- RECORDED INFORMATION
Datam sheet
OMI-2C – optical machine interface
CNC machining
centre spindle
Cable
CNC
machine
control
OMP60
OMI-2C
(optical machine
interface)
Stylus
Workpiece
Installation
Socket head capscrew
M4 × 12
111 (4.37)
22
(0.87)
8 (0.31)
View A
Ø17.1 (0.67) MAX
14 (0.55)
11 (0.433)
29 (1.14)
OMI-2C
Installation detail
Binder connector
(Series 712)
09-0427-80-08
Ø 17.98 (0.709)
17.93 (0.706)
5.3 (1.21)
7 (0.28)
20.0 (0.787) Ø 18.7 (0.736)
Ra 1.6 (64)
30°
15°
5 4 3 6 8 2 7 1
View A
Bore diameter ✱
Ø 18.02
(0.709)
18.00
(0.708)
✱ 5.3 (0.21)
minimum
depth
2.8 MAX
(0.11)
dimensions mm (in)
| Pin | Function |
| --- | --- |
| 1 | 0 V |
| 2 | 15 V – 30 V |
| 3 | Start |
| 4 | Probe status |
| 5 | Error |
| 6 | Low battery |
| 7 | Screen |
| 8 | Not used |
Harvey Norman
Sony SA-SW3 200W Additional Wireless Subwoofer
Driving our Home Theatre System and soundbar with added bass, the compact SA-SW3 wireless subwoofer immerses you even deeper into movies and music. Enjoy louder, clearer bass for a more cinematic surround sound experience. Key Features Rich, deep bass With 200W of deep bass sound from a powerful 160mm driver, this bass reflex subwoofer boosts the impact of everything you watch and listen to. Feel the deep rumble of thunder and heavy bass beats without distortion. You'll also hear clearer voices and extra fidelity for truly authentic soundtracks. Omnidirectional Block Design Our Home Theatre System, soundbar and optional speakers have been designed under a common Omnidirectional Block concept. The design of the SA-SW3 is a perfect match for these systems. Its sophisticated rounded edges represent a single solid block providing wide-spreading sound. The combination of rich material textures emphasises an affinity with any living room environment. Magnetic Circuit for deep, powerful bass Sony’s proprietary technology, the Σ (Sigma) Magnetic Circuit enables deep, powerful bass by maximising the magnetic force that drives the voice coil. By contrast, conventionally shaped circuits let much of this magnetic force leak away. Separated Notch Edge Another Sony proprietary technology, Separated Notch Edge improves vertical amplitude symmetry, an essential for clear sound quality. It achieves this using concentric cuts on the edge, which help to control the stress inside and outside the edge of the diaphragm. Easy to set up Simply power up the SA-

- ASSIGNED TASK
Give back every line above, unchanged.

- PROBLEM SOLUTION
Datam sheet
OMI-2C – optical machine interface
CNC machining
centre spindle
Cable
CNC
machine
control
OMP60
OMI-2C
(optical machine
interface)
Stylus
Workpiece
Installation
Socket head capscrew
M4 × 12
111 (4.37)
22
(0.87)
8 (0.31)
View A
Ø17.1 (0.67) MAX
14 (0.55)
11 (0.433)
29 (1.14)
OMI-2C
Installation detail
Binder connector
(Series 712)
09-0427-80-08
Ø 17.98 (0.709)
17.93 (0.706)
5.3 (1.21)
7 (0.28)
20.0 (0.787) Ø 18.7 (0.736)
Ra 1.6 (64)
30°
15°
5 4 3 6 8 2 7 1
View A
Bore diameter ✱
Ø 18.02
(0.709)
18.00
(0.708)
✱ 5.3 (0.21)
minimum
depth
2.8 MAX
(0.11)
dimensions mm (in)
| Pin | Function |
| --- | --- |
| 1 | 0 V |
| 2 | 15 V – 30 V |
| 3 | Start |
| 4 | Probe status |
| 5 | Error |
| 6 | Low battery |
| 7 | Screen |
| 8 | Not used |
Harvey Norman
Sony SA-SW3 200W Additional Wireless Subwoofer
Driving our Home Theatre System and soundbar with added bass, the compact SA-SW3 wireless subwoofer immerses you even deeper into movies and music. Enjoy louder, clearer bass for a more cinematic surround sound experience. Key Features Rich, deep bass With 200W of deep bass sound from a powerful 160mm driver, this bass reflex subwoofer boosts the impact of everything you watch and listen to. Feel the deep rumble of thunder and heavy bass beats without distortion. You'll also hear clearer voices and extra fidelity for truly authentic soundtracks. Omnidirectional Block Design Our Home Theatre System, soundbar and optional speakers have been designed under a common Omnidirectional Block concept. The design of the SA-SW3 is a perfect match for these systems. Its sophisticated rounded edges represent a single solid block providing wide-spreading sound. The combination of rich material textures emphasises an affinity with any living room environment. Magnetic Circuit for deep, powerful bass Sony’s proprietary technology, the Σ (Sigma) Magnetic Circuit enables deep, powerful bass by maximising the magnetic force that drives the voice coil. By contrast, conventionally shaped circuits let much of this magnetic force leak away. Separated Notch Edge Another Sony proprietary technology, Separated Notch Edge improves vertical amplitude symmetry, an essential for clear sound quality. It achieves this using concentric cuts on the edge, which help to control the stress inside and outside the edge of the diaphragm. Easy to set up Simply power up the SA-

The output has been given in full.